Each record that follows is to be transcribed exactly, excluding its images.
**** DATA FOR REVIEW ****
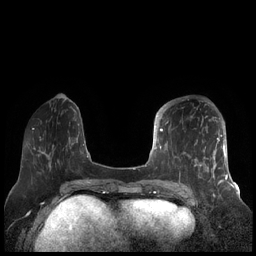
Breast MRI (dynamic contrast-enhanced), one axial slice; slice 62 of 248 in the series (ordered by position); dynamic contrast-enhanced series, time point 2 of 7 at this slice position (early post-contrast); 1.5 T; TE 1.9 ms, TR 4.1 ms; 0.8 mm slice thickness; 256 × 256 image matrix, field of view 340 × 340 mm. Female patient.
Annotated regions visible in this slice (semi-automatic segmentation, software-assisted and operator-edited):
- enhancing-tissue mask used for the functional tumour volume (all voxels passing the contrast-enhancement thresholds inside the analysis volume; usually the tumour): box from (x=156, y=104) to (x=227, y=189) px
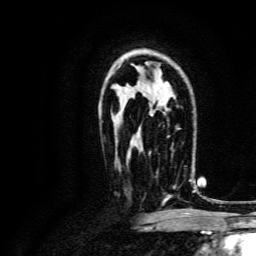
Breast MRI, one axial slice; slice 92 of 134 in the series (ordered by position); cropped to one breast; dynamic contrast-enhanced series, time point 2 of 6 at this slice position (early post-contrast); 3 T; TE 4.7 ms, TR 9 ms; 1.2 mm slice thickness; 256 × 256 image matrix, field of view 170 × 170 mm. Female patient.
Structures marked on this image (semi-automatically segmented with operator editing):
- enhancing-tissue mask used for the functional tumour volume (all voxels passing the contrast-enhancement thresholds inside the analysis volume; usually the tumour): bounding box [x1, y1, x2, y2] px = [156, 150, 192, 201]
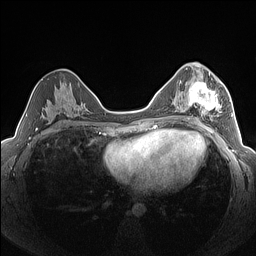
Breast MRI (dynamic contrast-enhanced), one axial slice; position 78 of 160 along the scan axis; dynamic contrast-enhanced series, time point 2 of 7 at this slice position (early post-contrast); 1.5 T; TE 1.4 ms, TR 5 ms; 1.3 mm slice thickness; 256 × 256 image matrix, field of view 320 × 320 mm. Female patient.
Outlined on this slice (semi-automatically segmented with operator editing):
- enhancing-tissue mask used for the functional tumour volume (all voxels passing the contrast-enhancement thresholds inside the analysis volume; usually the tumour): bounding box [x1, y1, x2, y2] px = [184, 79, 222, 121]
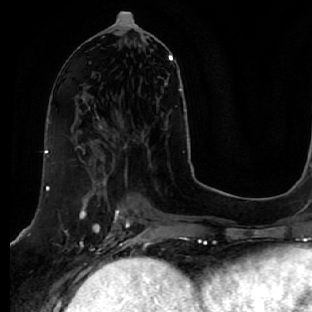
Breast MRI, one axial slice. Position 27 of 64 along the scan axis. Cropped to one breast. Dynamic contrast-enhanced series, time point 2 of 7 at this slice position (early post-contrast). 1.5 T. TE 2.5 ms, TR 5.4 ms. 312 × 312 image matrix. Female patient.
Annotated regions visible in this slice (semi-automatic segmentation, software-assisted and operator-edited):
- enhancing-tissue mask used for the functional tumour volume (all voxels passing the contrast-enhancement thresholds inside the analysis volume; usually the tumour): bounding box [x1, y1, x2, y2] px = [47, 146, 133, 278]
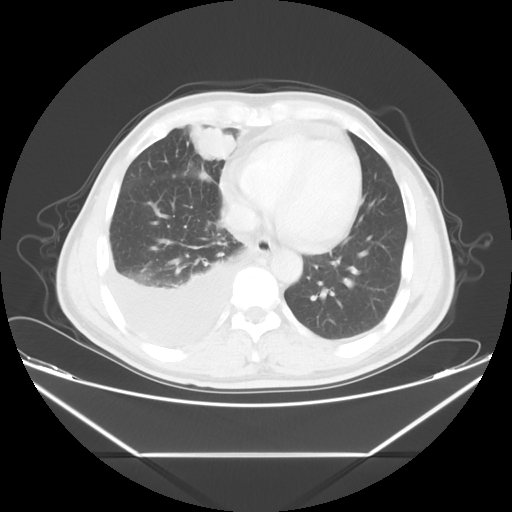
Chest CT, one axial slice; slice 17 of 56 in the series (ordered by position); reconstruction kernel STANDARD; 120 kVp; lung window (W 1500 / L -600 HU); 5 mm slice thickness; 512 × 512 image matrix, field of view 412 × 412 mm. Male patient, age 57 years. Case-level facts recorded for this patient, not image findings: clinical TNM (as recorded): T2 N3 M1.
Annotated regions visible in this slice (bounding box drawn by a radiologist):
- lung tumour (recorded histology: adenocarcinoma): bounding box [x1, y1, x2, y2] px = [188, 118, 237, 162]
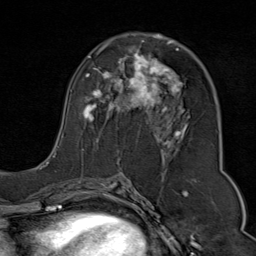
Breast MRI (dynamic contrast-enhanced), one axial slice; slice 44 of 80 in the series (ordered by position); cropped to one breast; dynamic contrast-enhanced series, time point 2 of 9 at this slice position (early post-contrast); 1.5 T; TE 1.8 ms, TR 4.3 ms; 256 × 256 image matrix. Female patient.
Annotated regions visible in this slice (semi-automatically segmented with operator editing):
- enhancing-tissue mask used for the functional tumour volume (all voxels passing the contrast-enhancement thresholds inside the analysis volume; usually the tumour): bounding box (x1, y1, x2, y2) in pixels: (52, 34, 190, 169)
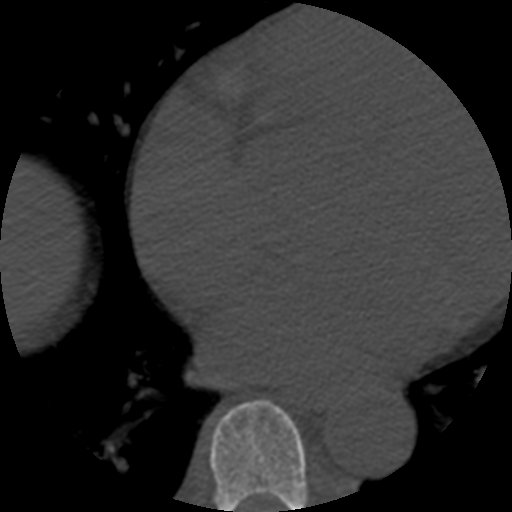
CT including the spine, one axial slice. Position 333 of 508 along the scan axis. Bone window (W 1800 / L 400 HU). 512 × 512 image matrix, field of view 160 × 160 mm. Patient age 57 years. From the clinical record (not read from this slice): primary cancer: prostate.
Annotated regions visible in this slice (semi-automatic segmentation, software-assisted and operator-edited):
- T7 vertebra: bounding box [x1, y1, x2, y2] px = [209, 400, 308, 512]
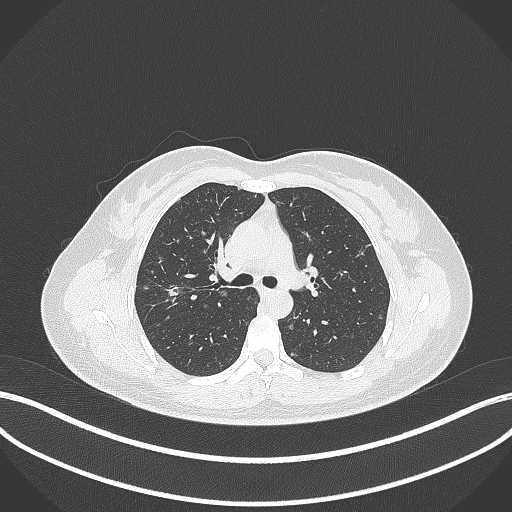
Chest CT, one axial slice. Position 220 of 307 along the scan axis. Lung window (W 1500 / L -600 HU). 512 × 512 image matrix, field of view 400 × 400 mm. Patient: female, 33 years. Case-level facts recorded for this patient, not image findings: clinical TNM (as recorded): T1c N0 M0; histopathological grade: G2-G3.
Structures marked on this image (bounding box drawn by a radiologist):
- lung tumour (recorded histology: adenocarcinoma): bounding box (x1, y1, x2, y2) in pixels: (165, 284, 182, 300)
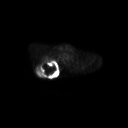
FDG PET of an extremity soft-tissue mass (from a PET/CT study), one axial slice; position 211 of 267 along the scan axis; 3.27 mm slice thickness; 128 × 128 image matrix, field of view 700 × 700 mm. Patient: male, 61 years. Case-level facts recorded for this patient, not image findings: histological type: pleiomorphic spindle cell undifferentiated; grade: high; site of the primary tumour: right parascapusular.
Structures marked on this image (expert contour drawn on MRI and transferred to this co-registered scan by the dataset authors):
- gross tumour volume including surrounding oedema: bounding box [x1, y1, x2, y2] px = [35, 59, 61, 77]
- gross tumour volume (mass): [36, 60, 57, 76]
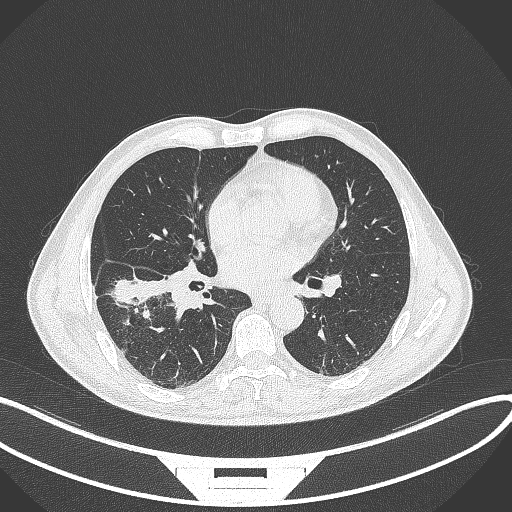
Chest CT, one axial slice. Position 171 of 364 along the scan axis. Lung window (W 1500 / L -600 HU). 512 × 512 image matrix, field of view 400 × 400 mm. Patient: male, 58 years. Case-level facts recorded for this patient, not image findings: clinical TNM (as recorded): T3 N0 M0.
Structures marked on this image (bounding box drawn by a radiologist):
- lung tumour (recorded histology: squamous cell carcinoma): bounding box (x1, y1, x2, y2) in pixels: (115, 277, 170, 307)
****
→ ANSWER TO THIS PROBLEM
Breast MRI (dynamic contrast-enhanced), one axial slice; slice 62 of 248 in the series (ordered by position); dynamic contrast-enhanced series, time point 2 of 7 at this slice position (early post-contrast); 1.5 T; TE 1.9 ms, TR 4.1 ms; 0.8 mm slice thickness; 256 × 256 image matrix, field of view 340 × 340 mm. Female patient.
Annotated regions visible in this slice (semi-automatic segmentation, software-assisted and operator-edited):
- enhancing-tissue mask used for the functional tumour volume (all voxels passing the contrast-enhancement thresholds inside the analysis volume; usually the tumour): box from (x=156, y=104) to (x=227, y=189) px
Breast MRI, one axial slice; slice 92 of 134 in the series (ordered by position); cropped to one breast; dynamic contrast-enhanced series, time point 2 of 6 at this slice position (early post-contrast); 3 T; TE 4.7 ms, TR 9 ms; 1.2 mm slice thickness; 256 × 256 image matrix, field of view 170 × 170 mm. Female patient.
Structures marked on this image (semi-automatically segmented with operator editing):
- enhancing-tissue mask used for the functional tumour volume (all voxels passing the contrast-enhancement thresholds inside the analysis volume; usually the tumour): bounding box [x1, y1, x2, y2] px = [156, 150, 192, 201]
Breast MRI (dynamic contrast-enhanced), one axial slice; position 78 of 160 along the scan axis; dynamic contrast-enhanced series, time point 2 of 7 at this slice position (early post-contrast); 1.5 T; TE 1.4 ms, TR 5 ms; 1.3 mm slice thickness; 256 × 256 image matrix, field of view 320 × 320 mm. Female patient.
Outlined on this slice (semi-automatically segmented with operator editing):
- enhancing-tissue mask used for the functional tumour volume (all voxels passing the contrast-enhancement thresholds inside the analysis volume; usually the tumour): bounding box [x1, y1, x2, y2] px = [184, 79, 222, 121]
Breast MRI, one axial slice. Position 27 of 64 along the scan axis. Cropped to one breast. Dynamic contrast-enhanced series, time point 2 of 7 at this slice position (early post-contrast). 1.5 T. TE 2.5 ms, TR 5.4 ms. 312 × 312 image matrix. Female patient.
Annotated regions visible in this slice (semi-automatic segmentation, software-assisted and operator-edited):
- enhancing-tissue mask used for the functional tumour volume (all voxels passing the contrast-enhancement thresholds inside the analysis volume; usually the tumour): bounding box [x1, y1, x2, y2] px = [47, 146, 133, 278]
Chest CT, one axial slice; slice 17 of 56 in the series (ordered by position); reconstruction kernel STANDARD; 120 kVp; lung window (W 1500 / L -600 HU); 5 mm slice thickness; 512 × 512 image matrix, field of view 412 × 412 mm. Male patient, age 57 years. Case-level facts recorded for this patient, not image findings: clinical TNM (as recorded): T2 N3 M1.
Annotated regions visible in this slice (bounding box drawn by a radiologist):
- lung tumour (recorded histology: adenocarcinoma): bounding box [x1, y1, x2, y2] px = [188, 118, 237, 162]
Breast MRI (dynamic contrast-enhanced), one axial slice; slice 44 of 80 in the series (ordered by position); cropped to one breast; dynamic contrast-enhanced series, time point 2 of 9 at this slice position (early post-contrast); 1.5 T; TE 1.8 ms, TR 4.3 ms; 256 × 256 image matrix. Female patient.
Annotated regions visible in this slice (semi-automatically segmented with operator editing):
- enhancing-tissue mask used for the functional tumour volume (all voxels passing the contrast-enhancement thresholds inside the analysis volume; usually the tumour): bounding box (x1, y1, x2, y2) in pixels: (52, 34, 190, 169)
CT including the spine, one axial slice. Position 333 of 508 along the scan axis. Bone window (W 1800 / L 400 HU). 512 × 512 image matrix, field of view 160 × 160 mm. Patient age 57 years. From the clinical record (not read from this slice): primary cancer: prostate.
Annotated regions visible in this slice (semi-automatic segmentation, software-assisted and operator-edited):
- T7 vertebra: bounding box [x1, y1, x2, y2] px = [209, 400, 308, 512]
Chest CT, one axial slice. Position 220 of 307 along the scan axis. Lung window (W 1500 / L -600 HU). 512 × 512 image matrix, field of view 400 × 400 mm. Patient: female, 33 years. Case-level facts recorded for this patient, not image findings: clinical TNM (as recorded): T1c N0 M0; histopathological grade: G2-G3.
Structures marked on this image (bounding box drawn by a radiologist):
- lung tumour (recorded histology: adenocarcinoma): bounding box (x1, y1, x2, y2) in pixels: (165, 284, 182, 300)
FDG PET of an extremity soft-tissue mass (from a PET/CT study), one axial slice; position 211 of 267 along the scan axis; 3.27 mm slice thickness; 128 × 128 image matrix, field of view 700 × 700 mm. Patient: male, 61 years. Case-level facts recorded for this patient, not image findings: histological type: pleiomorphic spindle cell undifferentiated; grade: high; site of the primary tumour: right parascapusular.
Structures marked on this image (expert contour drawn on MRI and transferred to this co-registered scan by the dataset authors):
- gross tumour volume including surrounding oedema: bounding box [x1, y1, x2, y2] px = [35, 59, 61, 77]
- gross tumour volume (mass): [36, 60, 57, 76]
Chest CT, one axial slice. Position 171 of 364 along the scan axis. Lung window (W 1500 / L -600 HU). 512 × 512 image matrix, field of view 400 × 400 mm. Patient: male, 58 years. Case-level facts recorded for this patient, not image findings: clinical TNM (as recorded): T3 N0 M0.
Structures marked on this image (bounding box drawn by a radiologist):
- lung tumour (recorded histology: squamous cell carcinoma): bounding box (x1, y1, x2, y2) in pixels: (115, 277, 170, 307)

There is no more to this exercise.